Hace ya algunos años que escuché, de labios de los policías que lo capturaron, la historia de un secuestrador a quien llevaban años persiguiendo. Lejos de recordarse satisfecho, el comandante del operativo evocaba los días que siguieron al codiciado arresto como un periplo hueco y deprimente. Si antes su vida tuvo un gran propósito, hacerlo realidad le arrebató los ímpetus vitales. ¿Ya me entiendes por qué, Cuarentenario astuto, cuando te digo que mi próximo libro “está en la imprenta”, lo que realmente espero es que te asomes al inmenso boquete que ha dejado su ausencia entre mis mal llamadas horas hábiles? Hay un fuego que muere en tus adentros siempre que un manuscrito es ascendido a libro y te miras de golpe transformado en un saco de huesos sin propósitos.
Para colmo de males, hoy no ha salido el sol. En otro tiempo, sólo de ver el cielo encapotado me habría puesto en las chanclas de mi abuela para feriar el día irremisiblemente. No se fuera a resfriar el muñeco, ¿verdad? Peor todavía, no se le fuera a ir La Inspiración. ¿Qué tal que en una de esas no le volvía en tres meses? El tiempo me ha enseñado, en todo caso, que si se trata de suplantar a la abuela, siempre será más digno salir a trabajar entrapujado que tratarse a sí mismo cual nieto gandul. Y es así, como viejecilla en mecedora, que tejo estos renglones ateridos, tratando de eludir la compasión ajena.

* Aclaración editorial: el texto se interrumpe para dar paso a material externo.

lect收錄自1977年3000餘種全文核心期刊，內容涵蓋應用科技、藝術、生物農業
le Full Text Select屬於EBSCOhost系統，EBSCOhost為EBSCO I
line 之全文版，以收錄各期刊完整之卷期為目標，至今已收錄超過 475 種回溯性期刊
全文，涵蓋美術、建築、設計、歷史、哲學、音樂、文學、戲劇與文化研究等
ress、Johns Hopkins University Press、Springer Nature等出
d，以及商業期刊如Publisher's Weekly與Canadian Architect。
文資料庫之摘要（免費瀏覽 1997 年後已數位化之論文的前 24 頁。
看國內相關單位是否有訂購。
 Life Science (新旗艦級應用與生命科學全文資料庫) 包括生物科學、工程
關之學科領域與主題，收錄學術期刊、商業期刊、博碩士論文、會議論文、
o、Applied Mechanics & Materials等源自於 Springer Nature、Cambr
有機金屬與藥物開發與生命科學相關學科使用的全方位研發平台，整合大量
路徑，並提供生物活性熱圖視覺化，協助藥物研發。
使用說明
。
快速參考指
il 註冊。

Antes solía escribir en el balcón, más que nada por la vista espectacular de la barranca, las copas de los árboles y las casas distantes. Me entretenía pensar que tras esas ventanas insondables había gente intrigada de mirarme a lo lejos, guarecido bajo una gran sombrilla, perfectamente quieto y de perfil a lo largo de seis o siete horas diarias. “Mira”, dirían tal vez, aguzando la vista inútilmente, “ya sacaron al enfermito”. O también: “Son las siete y ahí sigue, ya se les olvidó”. Es verdad que uno escribe con el sano propósito de no volverse loco, aunque a menudo el precio sea parecerlo. No vayamos más lejos, ¿qué otra evidencia tengo ahora mismo, más allá de estas líneas, para probar que no soy un alunado al que sus cuidadores sacan todos los días a tomar el fresco? ¿Cómo sé que no prueban lo contrario?
Tras más de cinco meses de experiencia, no osaría confiar en la salud mental de un confinado. Clientes cautivos de la ciclotimia que hasta el día de hoy azota al universo, solamente mi correclusa y yo somos una docena de personas diferentes. Me llevo bien con todas, por fortuna. Ellas y yo sabemos que vivimos a merced de fluidos caprichosos y oscuros, de modo que no es raro que a una inyección de megalomanía le siga un chute de autocompasión, entre tantos humores a la mano. ¿O tú crees que estas líneas serían las mismas si en vez de entrapujado y aterido estuviera tomando el solecito, cual James Bond al final de la aventura? Y ahora, si no te importa, tengo que ir a tirar a la basura otro saco de huesos sin propósitos. Es lo mismo, después de cada libro. Se abre la tierra, se encapota el sol, se escapan unos monstruos del desván: toca darles sus buenos garrotazos y zambutirlos de vuelta en su jaula. Ya luego todo vuelve a la normalidad.